YOUR OBJECTIVE:
Extend the passage about the novel of Ferelden's fight for independence from the Orlesian Empire, continuing from its last sentence, on the Witch of the Wilds' warning about Loghain.

EXTRACT TO READ:
'''

For the novel's theme, Gaider decided to explore some of the possible stories he seeded in parts of Thedas when he first made the setting; he did not know at first whether they would ultimately be utilized for Origins. Eventually he decided that the novel would be about the history of Ferelden's struggle for independence against the Orlesian Empire, an event referred to many times in the game, with Gaider noting that he and the rest of the development team initially tried to incorporate that story into the narrative for Origins. He recognized that the continuity between the games' narrative and the tie-in material was not "necessarily going to mix that well", noting that it is problematic to incorporate a character originally introduced in the novelizations into the games, as the character ought to be presented in a manner which does not confuse players who do not have knowledge of the tie-in material, while at the same time satisfying players who did read the novels and not giving the impression of "a rehash of what they already know".

==Plot==
The novel opens with the country of Ferelden occupied by the neighbouring Orlesian Empire. Queen Moira, who sought to expel the Orlesians, has been murdered by traitor nobles, but her son Maric has escaped. While attempting to flee the assassins who killed his mother, Maric encounters Loghain, who is part of a band of Fereldan outlaws. Having no real alternatives, Maric joins up with them. However Maric is not able to stay at the outlaw camp long, as an Orlesian army looking for Maric attacks. Yet, Loghain is able to lead Maric to safety by taking him to the Korcari Wilds, a region avoided by most due to its danger. Here they meet the mysterious Witch of the Wilds, who enables them to pass through the Wilds safely. She provides this help on the condition that Maric makes her a promise. The specifics of this promise are unknown. She also tells Maric that a Blight will one day come to Ferelden and gives him a cryptic warning about Loghain's loyalty.

'''

DATASET EXTRACT:
'''

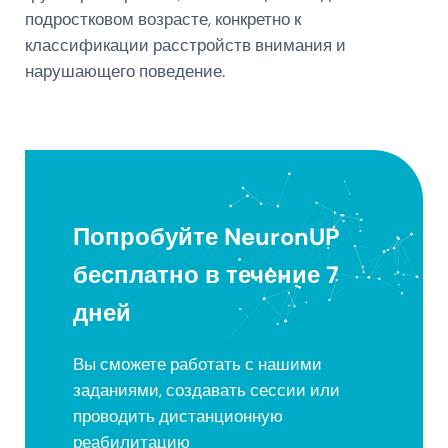
подростковом возрасте, конкретно к
классификации расстройств внимания и
нарушающего поведение.
Попробуйте NeuronUP
бесплатно в течение 7
дней
Вы сможете работать с нашими
заданиями, создавать сессии или
проводить дистанционную
реабилитацию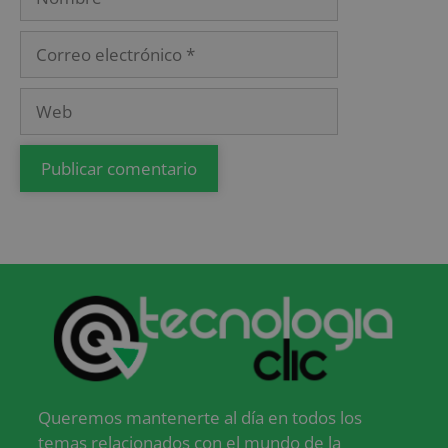
Queremos mantenerte al día en todos los
temas relacionados con el mundo de la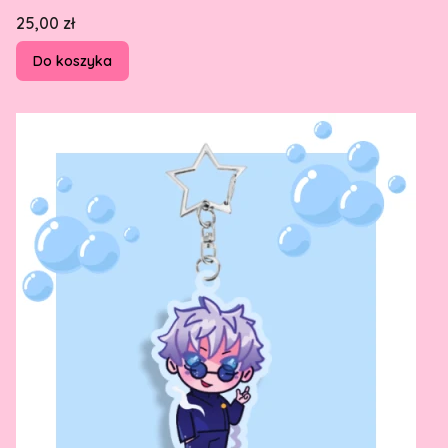
Cena
25,00 zł
Do koszyka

'''

RESULT:
After escaping the Wilds, Maric and Loghain are led to the remaining rebel army by Maric's betrothed, Rowan Guerrin, just in time to defeat an Orlesian army about to attack them using Loghain's aptitude for strategy. The next few years see Maric, Loghain and Rowan become close friends as they strengthen the rebel army until it is in a position to take Gwaren, a Fereldan town. Katriel, an elf woman who claims to be a messenger, warns them of an impending attack on Gwaren and they are able to repel it. After this, Katriel and Maric begin a relationship. However, Katriel is a spy for Meghren, the Orlesian King of Ferelden. She provides Maric with false information that convinces him to attack the town of West Hill. This attack results in massive loss of life for the rebel army, and Maric, Loghain and Rowan being separated from the remainder of the army.

Regretting her deception and developing real feelings for Maric, Katriel leads Maric, Loghain and Rowan to the Deep Roads, a series of tunnels, in order to return to Gwaren. After facing the dangers of the Deep Roads, including giant spiders and darkspawn, and escaping in the company of a dwarven warband, whom Maric convinces to join the rebellion, the group reach the surface. Once they return to Gwaren, they find the remnants of the rebel army and once again secure the town against an Orlesian army sent to wipe out the last remnants of the rebellion. Maric's miraculous return inspires nationwide revolution by the Fereldan people against Orlesian rule, and Meghren's heavy-handed efforts to restore order only cause further insurrection and his reluctant allies amongst the Fereldan nobility to side with Maric.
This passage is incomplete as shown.